Bug 702491 – UTF-16LE BOM not handled by source browser and \snippet

After an evaluation, GNOME has moved from Bugzilla to GitLab. Learn more about GitLab.
No new issues can be reported in GNOME Bugzilla anymore.
To report an issue in a GNOME project, go to GNOME GitLab.
Do not go to GNOME Gitlab for: Bluefish, Doxygen, GnuCash, GStreamer, java-gnome, LDTP, NetworkManager, Tomboy.

Bug 702491 - UTF-16LE BOM not handled by source browser and \snippet


Summary:	UTF-16LE BOM not handled by source browser and \snippet


Status:	VERIFIED FIXED

Product:	doxygen
Classification:	Other
Component:	general
Version:	1.8.4
Hardware:	Other Windows

Importance:	Normal normal
Target Milestone:	---
Assigned To:	Dimitri van Heesch
QA Contact:	Dimitri van Heesch

URL:
Whiteboard:

Depends on:
Blocks:

Reported:	2013-06-17 16:59 UTC by Kevin Puetz
Modified:	2013-09-16 15:27 UTC

See Also:
GNOME target:	---
GNOME version:	---

Attachments
example showing that parsing handles BOM and snippets/source browser do not (23.17 KB, application/x-zip-compressed) 2013-06-17 16:59 UTC, Kevin Puetz	Details

Description Kevin Puetz 2013-06-17 16:59:23 UTC

Created attachment 247050 [details]
example showing that parsing handles BOM and snippets/source browser do not

Although the documentation extract/parse functionality of doxygen seems to support utf16 with BOM (which seems to have been part of fixing bug 593928 and 576950), the source browser and snippet functionality still don't seem to.

In the attached test project, I have created two essentially identical documented classes, A and B. The source code for A is ASCII (being parsed as UTF8), the source code for B is in a file encoded in UTF16LE, with a BOM. Both classes' documentation extracts properly, but the source listing is garbled for test-utf16.h, and the snippet included in B::getB() is missing.

At build time, I get the error "C:/Desktop/UTF16 BOM test/test-utf16.h:13: Warning: block marked with [snippet_getB] for \snippet should appear twice in file test-utf16.h, found it 0 times", which fits with the snippet being missing; it's searching for the marked sans BOM, 

I hit this when trying to document examples including a microsoft-style .rc file - rc.exe supports unicode only as CP_ACP (legacy ANSI code page, locale dependent) or utf16-le with a BOM. It does not support utf-8.

P.S. the little //~ \~snippet [marker] in the example is using a language filter to keep the snippet markers from showing up as part of the documentation (by making them part of an OUTPUT_LANGUAGE I will never build).

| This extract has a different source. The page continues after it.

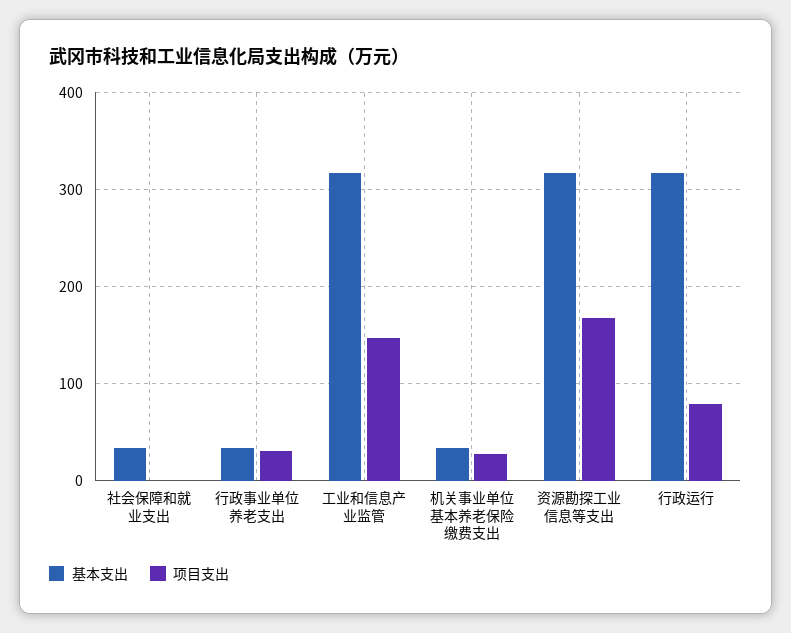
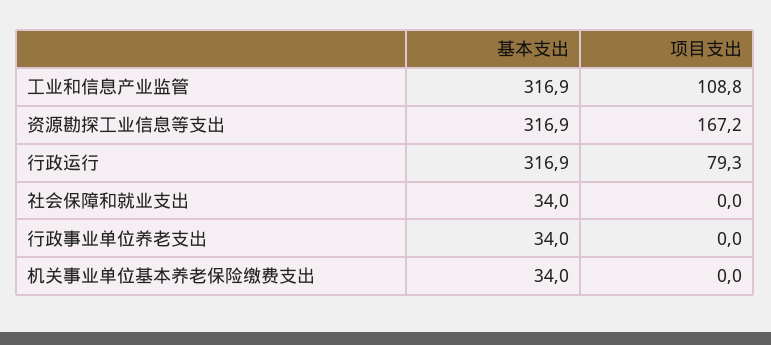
项目支出, 行政事业单位养老支出: 30 -> 0
项目支出, 工业和信息产业监管: 150 -> 108.8
项目支出, 机关事业单位基本养老保险缴费支出: 30 -> 0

It's a little weird :-). If I'm overlooking some cleaner way for a file to snippet bits of itself suggestions are welcome :-)

Comment 1 Dimitri van Heesch 2013-07-02 18:59:02 UTC

Confirmed. Should be fixed in the next GIT update.

Comment 2 Dimitri van Heesch 2013-08-23 15:04:34 UTC

This bug was previously marked ASSIGNED, which means it should be fixed in
doxygen version 1.8.5. Please verify if this is indeed the case. Reopen the
bug if you think it is not fixed and please include any additional information
that you think can be relevant.

Comment 3 Kevin Puetz 2013-09-16 15:27:05 UTC

Verified fixed, thank you very much.